Contributo para o futuro do Mercado de Silves

Quem são os Silvenses e como olham para a sua cidade?

Alçado Sul do Mercado de Silves, projeto do arquiteto Jorge de Oliveira, em 1950

Em meados de Março de 2019, quando o município de Silves anunciou a requalificação do mercado municipal, obra do arquiteto Jorge Ribeiro de Oliveira (1907-1989), resultado de um longo processo de transformação na frente urbana da cidade entre 1944-1969, houve indignação entre alguns membros da comunidade local relativamente à mudança de cor do edifício (do branco original para amarelo).

Desde então, muitas têm sido as vozes que pedem ao projetista (Ciratecna) que recue na alteração da cor.

O edifício representa uma das mais importantes empreitadas publicas no Algarve, durante um período em que Junta de Província (JPA) tentou consolidar uma identidade arquitetónica específica da região, de acordo com o historiador e arquiteto Ricardo Agarez.

Jorge de Oliveira, autor de de 89 projetos para equipamentos públicos na região entre 1943-1957, incluindo restauros de igrejas e escolas, foi ainda o primeiro arquiteto “de Câmara Municipal” no Algarve, nos municípios de Faro, Olhão, Portimão, e Vila Real de Santo António, e autor do primeiro regulamento de edificação urbana (Faro,1943).

Segundo Agarez, o arquiteto Oliveira manteve, ao longo da sua obra, uma obediência extrema por aquilo que designava como “os mais sérios princípios da Arquitetura”, em especial a ideia de que a imagem de um edifício deve manter “uma expressão apropriada à sua função”.

Em torno deste princípio, muitas têm sido as vozes preocupadas com a cor, mas também com a requalificação integral dos espaços interiores e exteriores do mercado.

Sem intenção de julgar a qualidade arquitetónica do projeto de requalificação ou a competência dos novos usos propostos pelo município, serve o presente artigo para chamar a atenção de todos para o impacto da reorganização de esplanadas e acessibilidade na frente do Rio, e para a introdução de mezanino na zona poente e sul do edifício.

Esta última alteração implica a introdução de guardas em vidro no remate superior da fachada virada ao Rio e a instalação de um elevador em caixa de vidro com estrutura exposta, de modo a proporcionar uma vista panorâmica sobre a frente ribeirinha entre o nível da rua e o mezanino.

 

A fachada de vidro do Lidl, ao lado do Mercado Municipal, na atualidade

 

O conjunto destes elementos e a cobertura parcial da nave do mercado em vidro podem ampliar o impacto da fachada em vidro do Supermercado Lidl. Esta última, obra inaugurada em 2018, foi alvo de escrutínio quanto à competência do projeto de arquitetura em preservar a identidade do edificado pré-existente na frente urbana da Silves, incluindo o próprio mercado municipal.

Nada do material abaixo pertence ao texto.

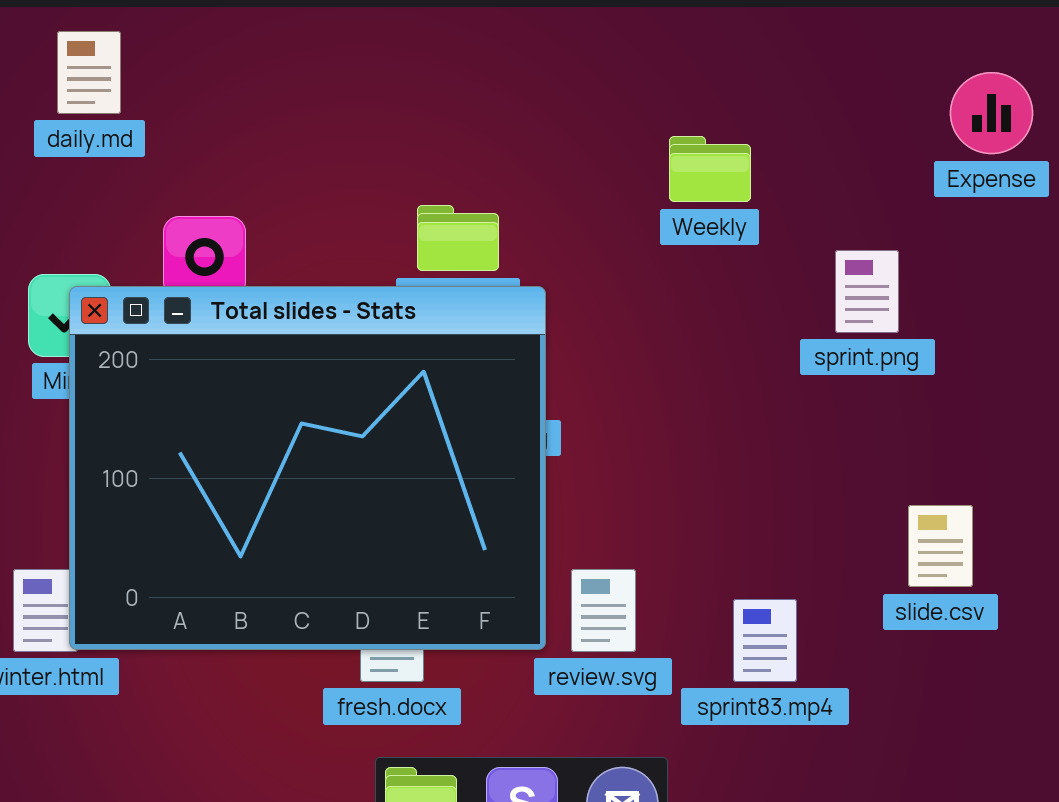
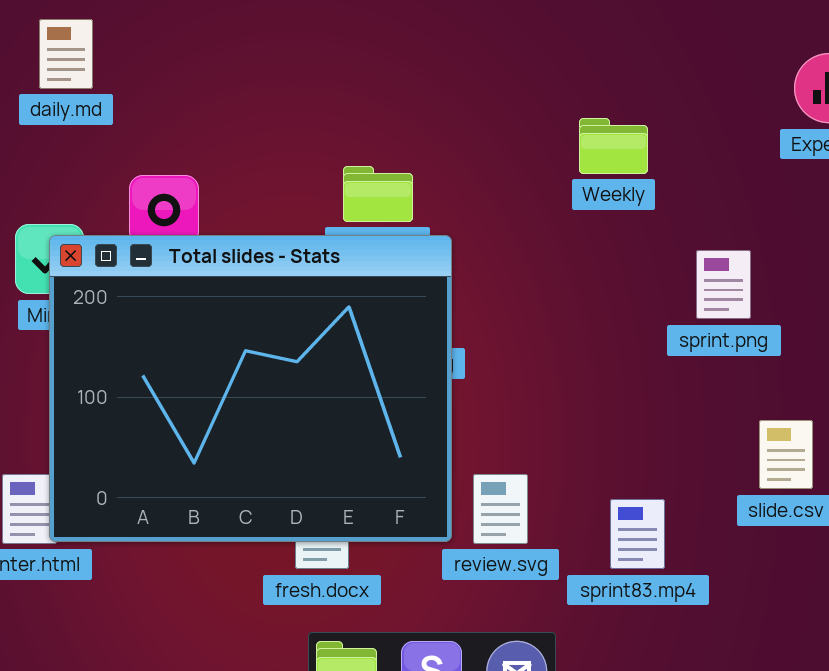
Weekly: [669,136,751,202] -> [579,118,648,174], moved
sprint.png: [835,250,899,333] -> [696,250,751,319], moved

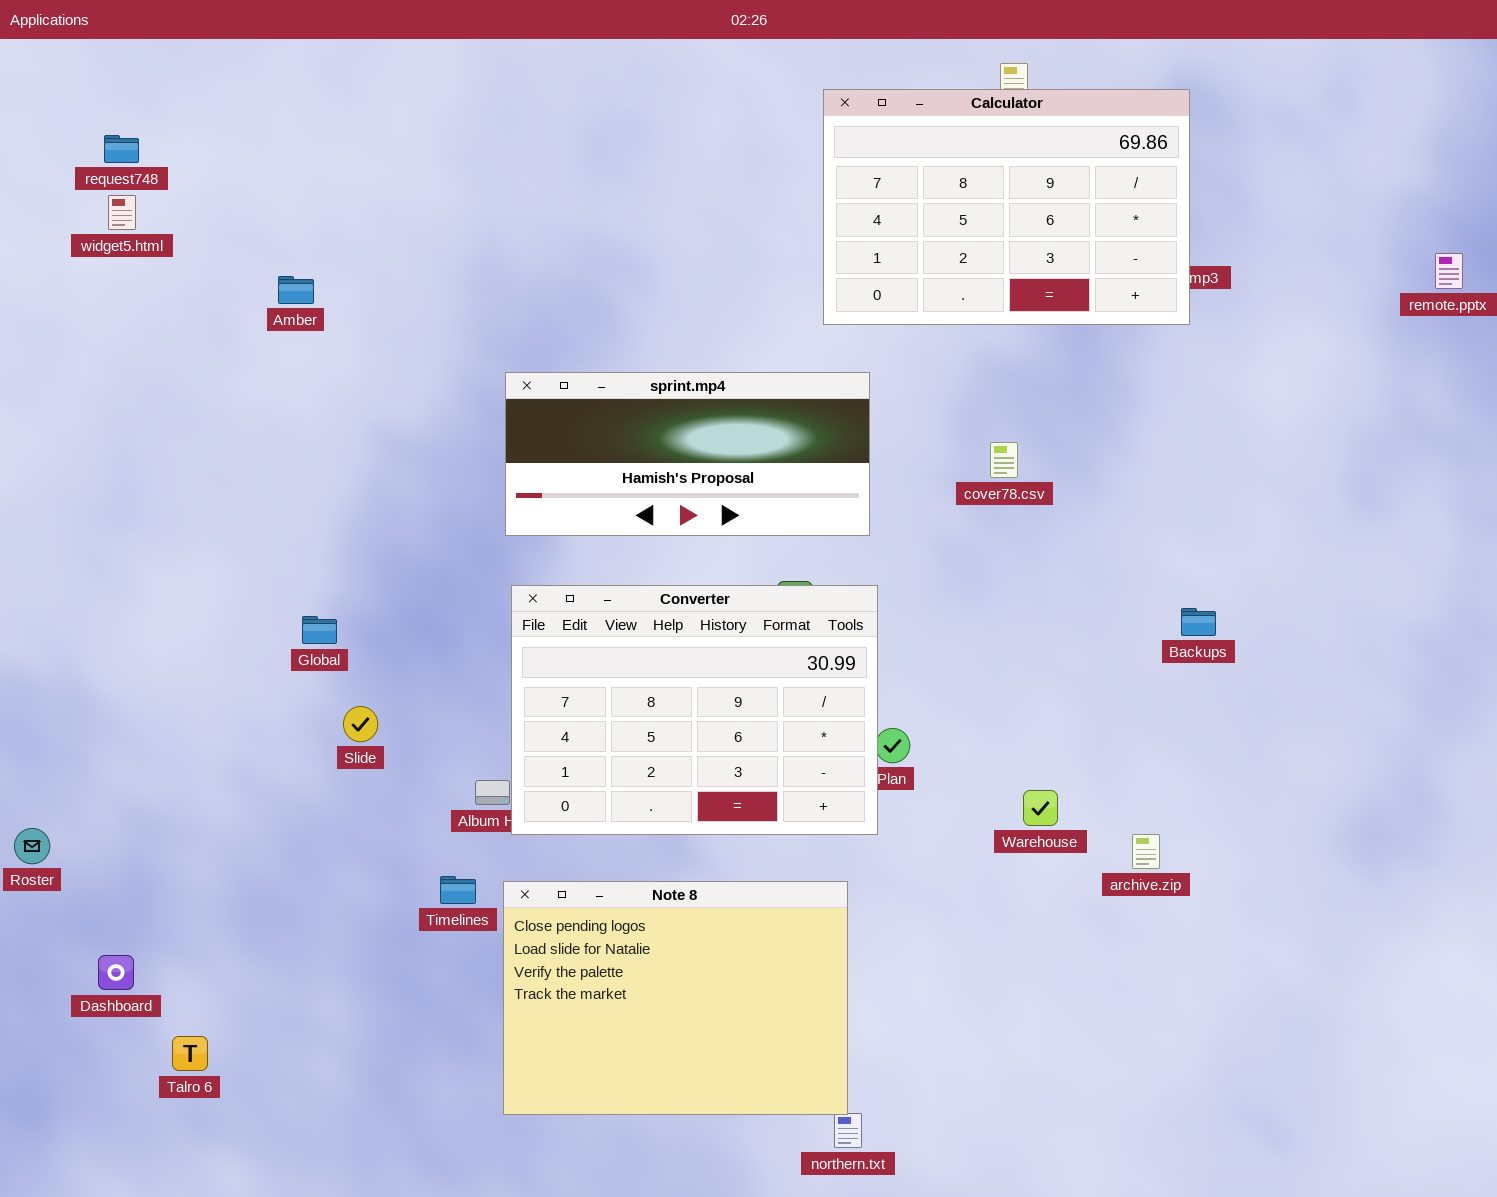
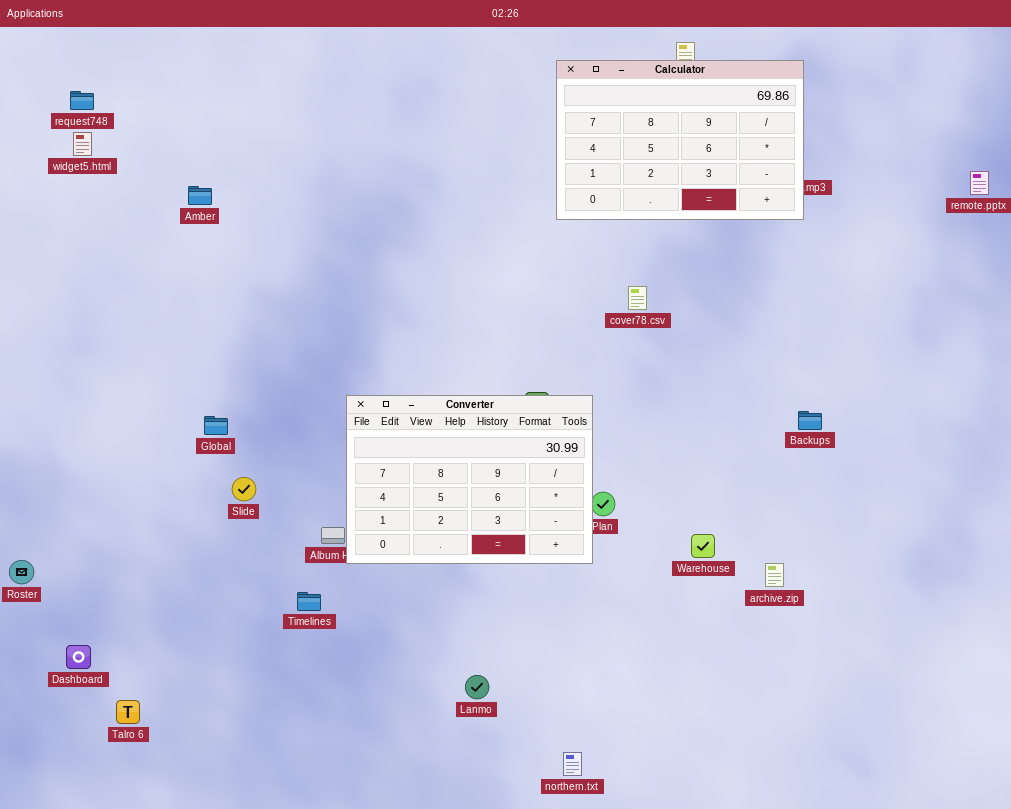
sprint.mp4: [505,372,870,536] -> none, closed
cover78.csv: [990,442,1018,478] -> [628,286,647,310], moved
Note 8: [503,881,848,1115] -> none, closed

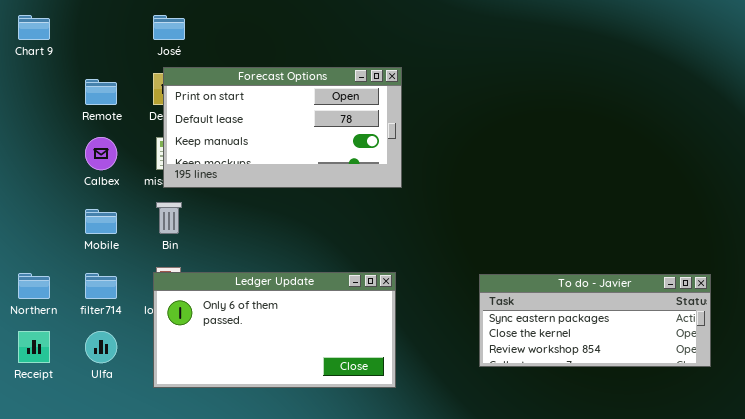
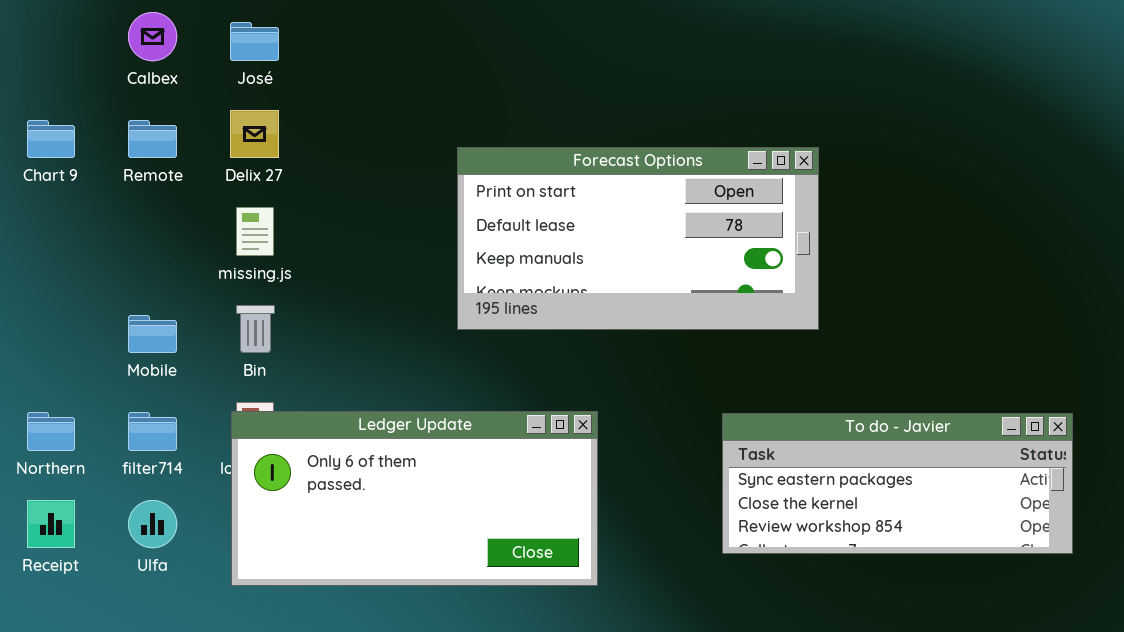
Chart 9: [18,15,50,40] -> [27,120,75,158], moved
Forecast Options: [163,67,402,188] -> [457,147,819,330], moved
Calbex: [85,137,117,170] -> [128,12,177,61], moved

Por impacto, entenda-se o visual e em especial as transformação na imagem da cidade, aquando da chegada a sul pela variante EN124-1 ou por barco.

E é em torno destas questões que me ocorre perguntar quem são os Silvenses e como olham para a sua cidade? Que identidade, representação e interesse público procuramos nos mercados municipais hoje, em cidades e vilas como Silves ou S.Bartolomeu Messines?

No interior, estas são localidades com manifesta dificuldade em competir no domínio da oferta turística, em diversificar uma economia de sobrevivência e em atrair os mais jovens e oferecer qualidade de vida aos mais velhos.

O investimento público em curso, no âmbito da rede regional de mercados locais, com o apoio do fundo Europeu para o Desenvolvimento Regional, para requalificação dos mercados de Silves e Messines, juntamente com a requalificação do Jardim do Largo da República, em curso, a conservação e restauro da Ponte Velha, recentemente classificada de monumento de interesse público, e a requalificação do “centro histórico de S. B. de Messines”, representam o conjunto de obra pública com maior impacto nas duas localidades dos últimos anos.

Ambas as localidades poderão não ter mais oportunidades de mudança na grande escala no futuro próximo. É do interesse de todos que a importância e significado deste momento passe por um processo informado, diverso e rico.

Apenas com concursos de conceção de arquitetura e arquitetura paisagista podemos questionar e abordar as diferentes alternativas de projeto, levantando antecipadamente questões de programa, enquadramento e orçamento, seguindo o exemplo do que o município fez com o recente Concurso Público de Conceção e Implementação da estratégia Museológica e Museográfica do Centro Interpretativo do Lince Ibérico.